“It is a movement and posture disorder due to a brain injury that prevents a person from moving the muscles and coordinating them in a normal way. It often presents with language, vision, and hearing problems.” Bax, 1964
Cerebral palsy is not a disease, whereby is not contagious, it is not inherited and there is no cure medicine; Therefore, it is a special life condition that permanently accompanies the person.
The term is, therefore, very tough. For many, it defines someone who has a paralyzed brain, which is associated with intellectual disability, which is false.
The cerebral palsy does not imply having a static brain, but a trapped mind inside a body that doesn’t react as it should. It is caused by neurological damage that prevents the correct coordination between the brain’s orders and body’s answer.
Cerebral palsy is different in each person: it can be obvious or discreet; some people with this life condition can move or not move, talk, talk with difficulty or not talk. Even for some it may be impossible to eat their food by themselves.
Many require a companion that supports, moves, feed, and attend their necessities to move, eat, sleep, be neat, take their therapies, procure an occupation, and socialize throughout their life.
This condition has no cure, but through comprehensive care, living spaces, work, warm and secure treatments, it can be achieved a greater state of independency, a good emotional recovery, and a better familiar, labor, and social integration.
The cerebral palsy manifests in very different ways, depending on the lesion location and its motor consequences, denominating the following types:
Spastic Cerebral Palsy: (Localization in the Pyramidal System).
It is mainly characterized by increased muscle tone, especially at superior and inferior limbs level, with decreased voluntary movements, being rigid and slow.
It causes the adoption of abnormal positions that can cause chronic and irreversible permanent deformities.
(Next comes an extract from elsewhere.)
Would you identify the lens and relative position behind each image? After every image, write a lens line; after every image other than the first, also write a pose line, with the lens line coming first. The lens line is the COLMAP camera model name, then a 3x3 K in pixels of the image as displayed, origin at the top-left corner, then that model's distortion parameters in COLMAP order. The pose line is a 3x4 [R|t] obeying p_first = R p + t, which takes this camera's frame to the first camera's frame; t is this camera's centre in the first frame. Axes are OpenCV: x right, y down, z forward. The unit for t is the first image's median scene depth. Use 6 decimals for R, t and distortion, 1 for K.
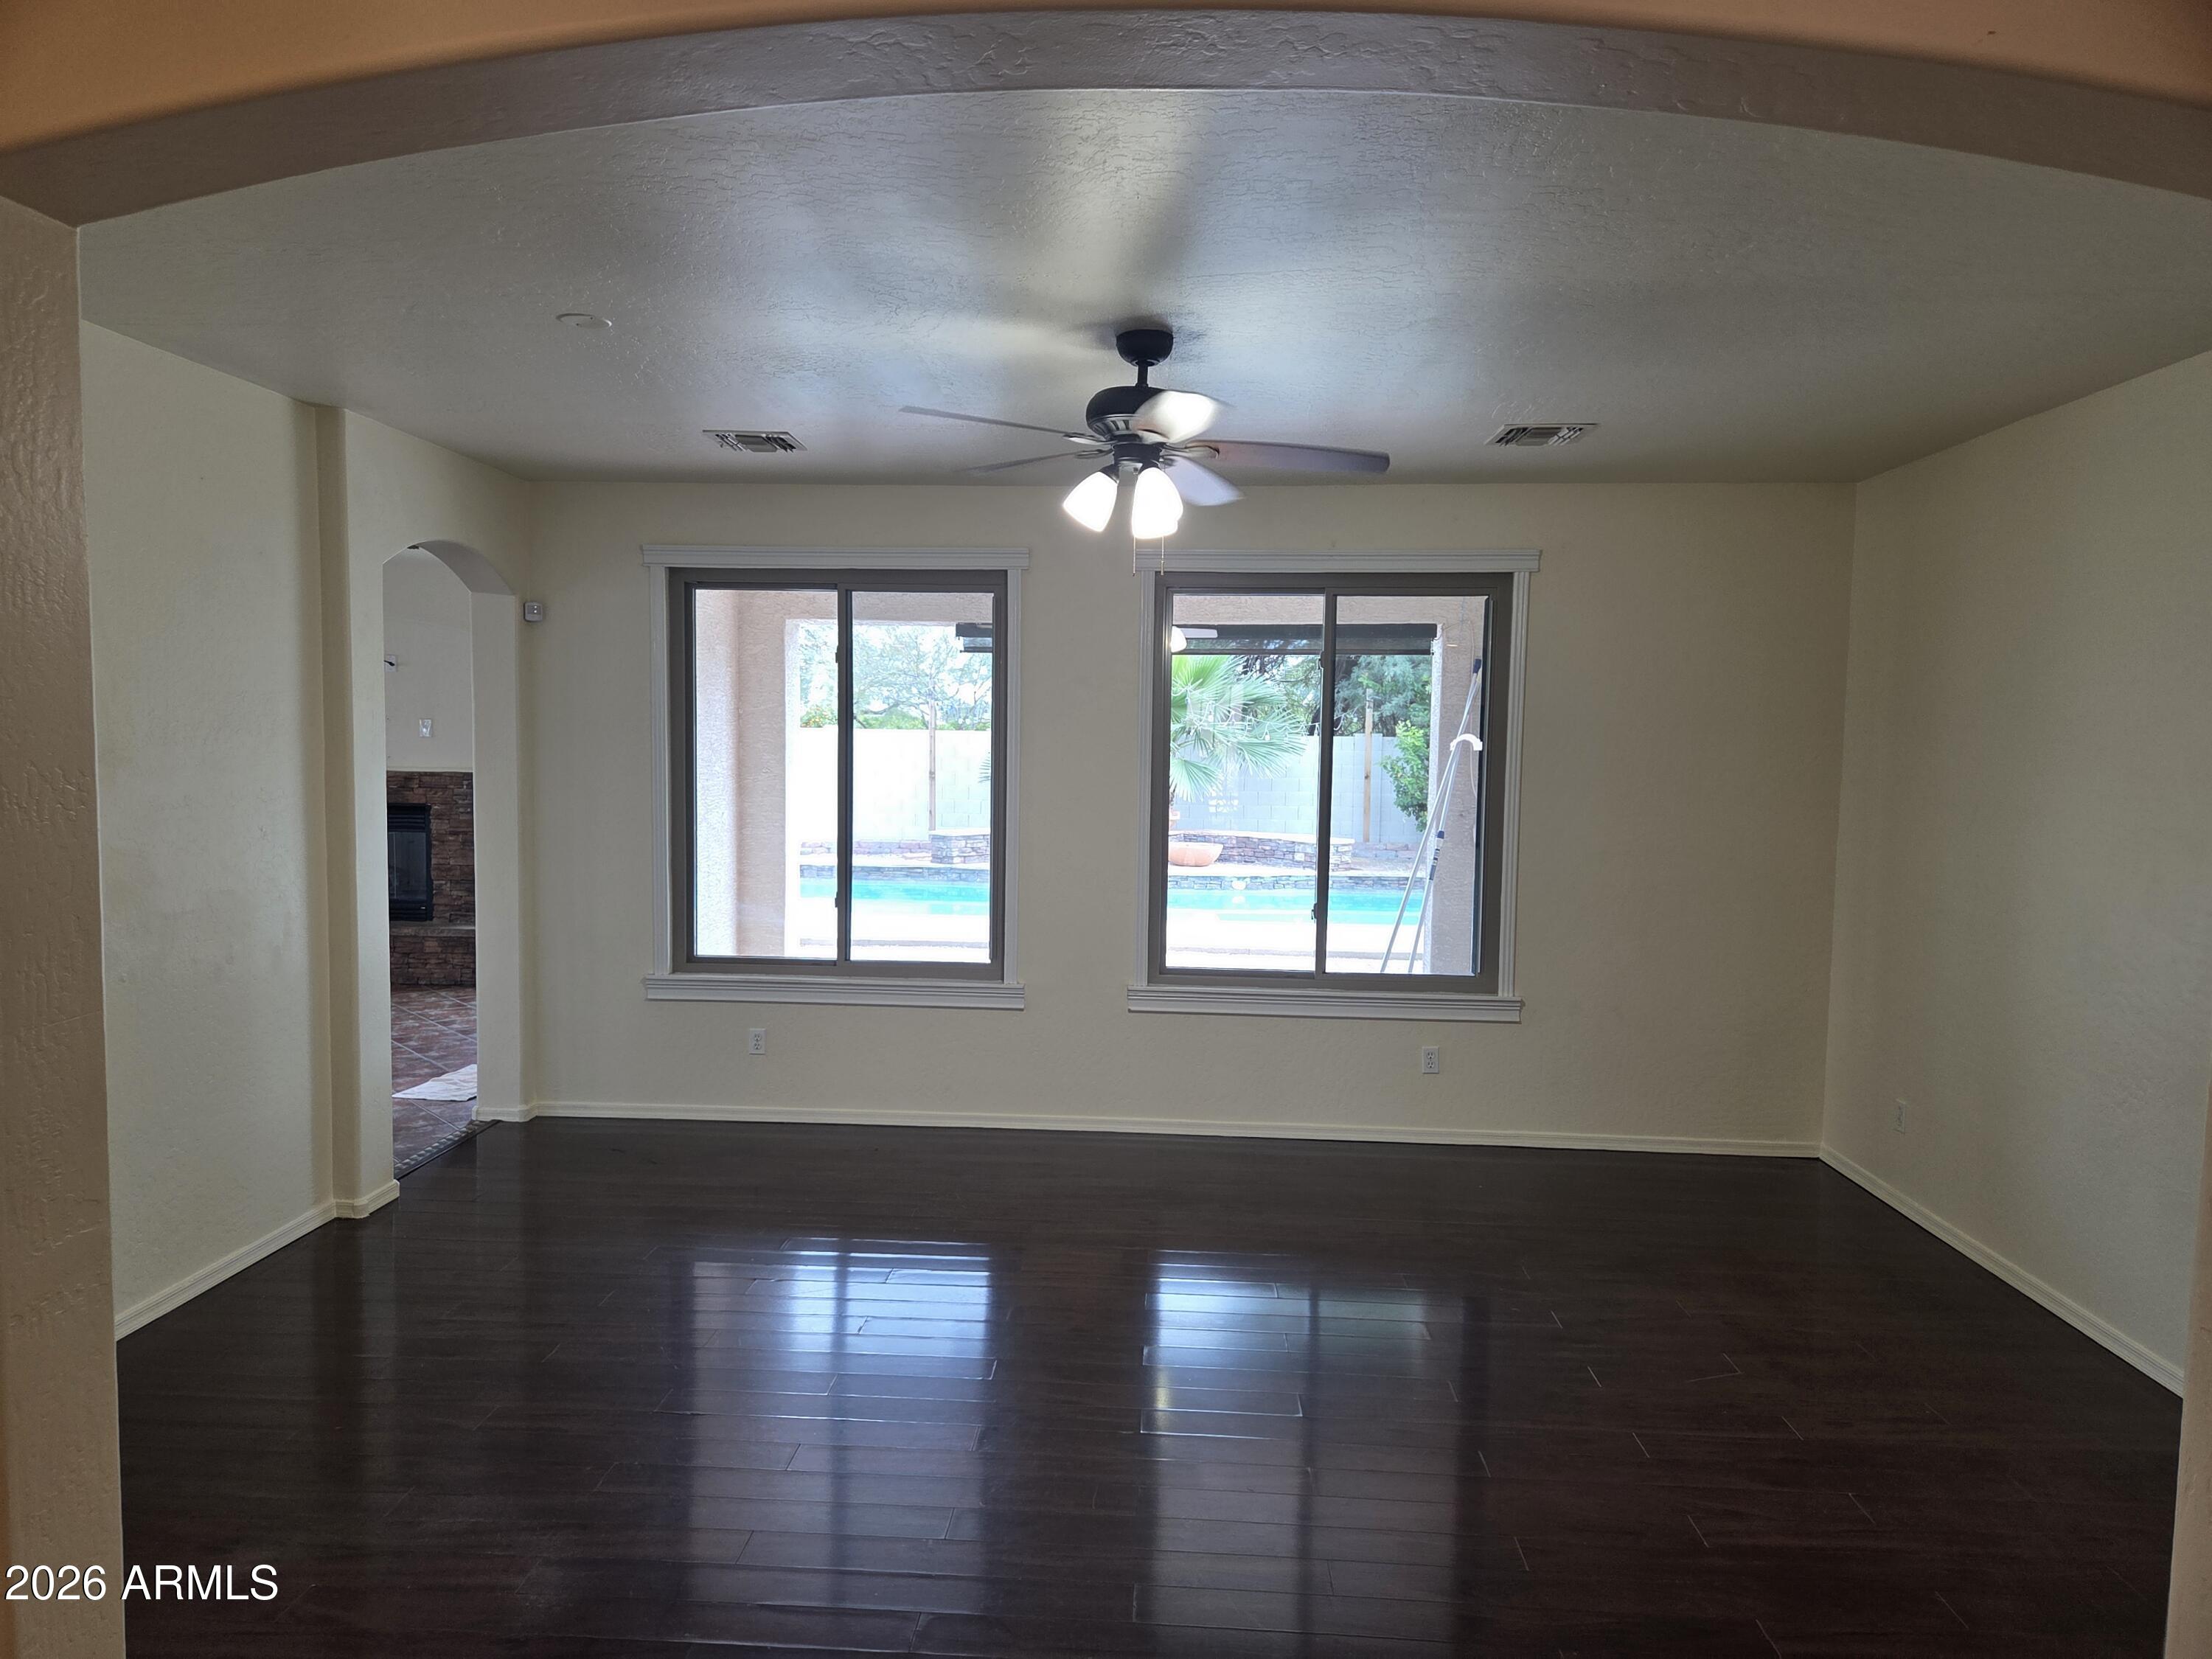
lens RADIAL K [[1492.7, 0, 1101.7], [0, 1492.7, 838.5], [0, 0, 1]] dist [0.074524, -0.065843]
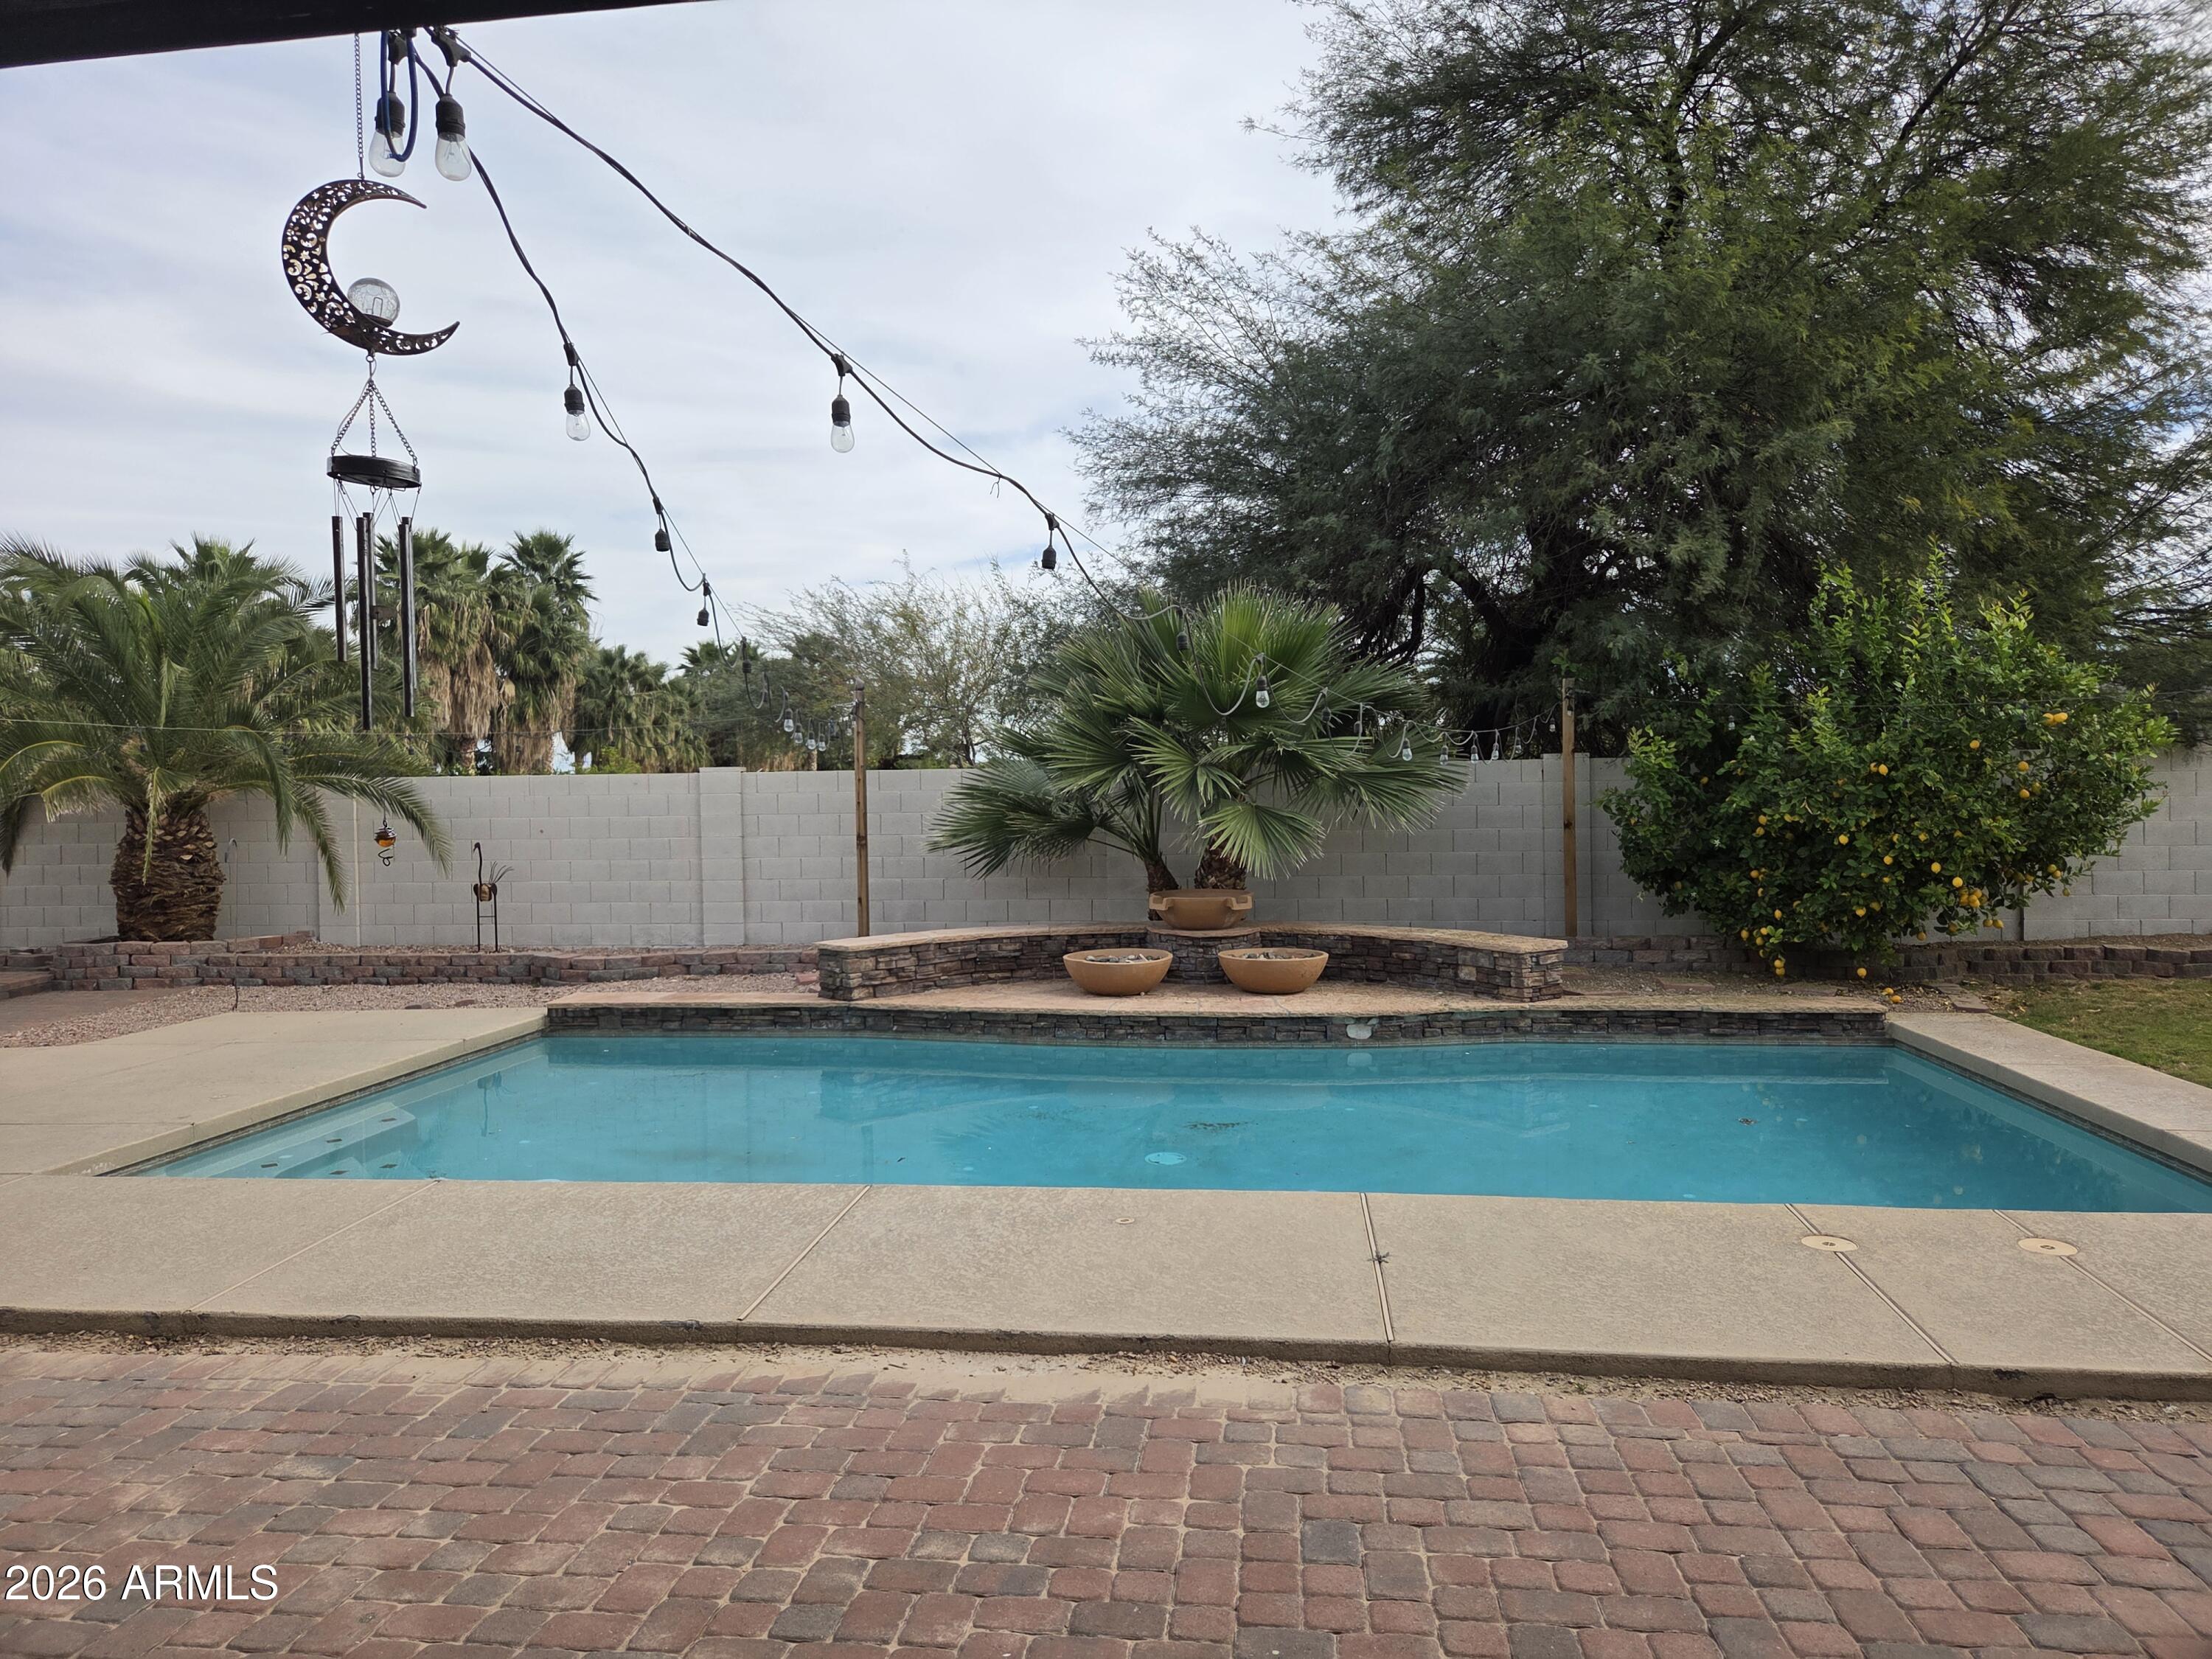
lens RADIAL K [[1492.7, 0, 1108.3], [0, 1492.7, 823.7], [0, 0, 1]] dist [0.074524, -0.065843]
pose [[0.997039, -0.027851, -0.071675, 0.039133], [0.025329, 0.999036, -0.035858, -0.026389], [0.072605, 0.033936, 0.996783, 0.416719]]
This exaggerated augment in tone affects in many times, among others, the muscles of the thorax, abdominals, diaphragm, larynx, jaw, tongue, which manifest in speaking problems such as:
Athetoid Cerebral Palsy: (Localization in the Basal Nuclei)
It is characterized, mainly, by slow movements, involuntary (aggravated by fatigue and the emotions, and attenuated at rest, disappearing with sleep), and uncoordinated, which hinder voluntary activity.
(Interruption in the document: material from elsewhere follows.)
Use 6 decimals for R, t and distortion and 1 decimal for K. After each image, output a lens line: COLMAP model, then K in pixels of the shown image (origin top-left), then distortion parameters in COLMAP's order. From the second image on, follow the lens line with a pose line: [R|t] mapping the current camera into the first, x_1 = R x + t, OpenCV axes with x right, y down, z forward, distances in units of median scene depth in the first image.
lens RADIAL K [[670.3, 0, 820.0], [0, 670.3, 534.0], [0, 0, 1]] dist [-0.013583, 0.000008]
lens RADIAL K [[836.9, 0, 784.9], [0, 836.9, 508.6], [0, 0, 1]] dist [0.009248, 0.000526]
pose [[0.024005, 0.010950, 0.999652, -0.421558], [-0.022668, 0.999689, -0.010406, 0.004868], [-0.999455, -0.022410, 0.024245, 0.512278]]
Ataxic Cerebral Palsy: (Localization in the Cerebellum).
It is characterized by disorders of coordination and static position. Produces instability in equilibrium, head control, trunk, and limbs.
Being the most common manifestations:
Mixed Cerebral Palsy:
Frequently, appears in combination of the anterior types, affecting more widely the individual in the motor, sensorial, mental, and affective sphere.
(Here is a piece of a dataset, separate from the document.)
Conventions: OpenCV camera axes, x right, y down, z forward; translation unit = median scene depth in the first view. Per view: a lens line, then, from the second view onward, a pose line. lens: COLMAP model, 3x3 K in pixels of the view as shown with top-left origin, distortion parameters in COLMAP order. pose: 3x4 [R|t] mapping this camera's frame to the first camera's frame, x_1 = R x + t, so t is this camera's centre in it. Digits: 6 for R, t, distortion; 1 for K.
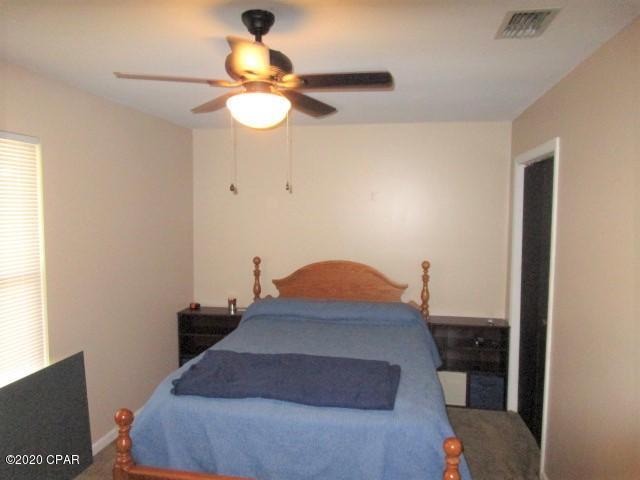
lens RADIAL K [[457.9, 0, 321.0], [0, 457.9, 240.5], [0, 0, 1]] dist [-0.027258, 0.008315]
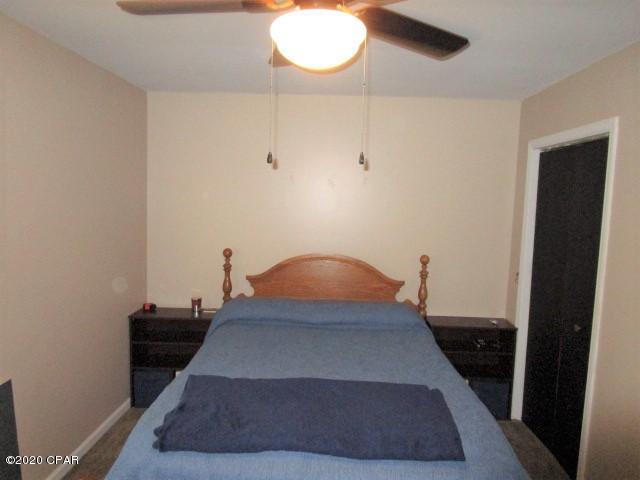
lens RADIAL K [[457.9, 0, 319.3], [0, 457.9, 240.9], [0, 0, 1]] dist [-0.027258, 0.008315]
pose [[0.988699, 0.009283, 0.149628, -0.107057], [-0.014439, 0.999337, 0.033410, -0.009193], [-0.149219, -0.035193, 0.988178, 0.159390]]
We should not forget that Cerebral Palsy, in addition of being a motor disorder, it can come accompanied, in many cases, with a series of problems that hinder the general development of the person, as may be:
In response to the causes that provoke Cerebral Palsy, we can talk about:
A) Congenital Cerebral Palsy, that may be present either in months of gestation or at delivery time, due to:
Prenatal factors:
Perinatal factors:
B) Acquired Cerebral Palsy, occurring after birth and before two years of age due to postnatal factors:
According to the Special Surgery Center of Mexico IAP, in Mexico there are about 500, 000 persons with Cerebral Palsy. Unfortunately, there is no account of a reliable register in the public sector that can give account to real numbers. Of these people, it is calculated that 25% of the kids will never walk and the 75% of the cases will need some type of technical assistance to do it. In addition, according to the Office of Representation for the Promotion and Social Integration for people with disability of the Republic Presidency, every year it is adding 12 thousand new cases to these statistics.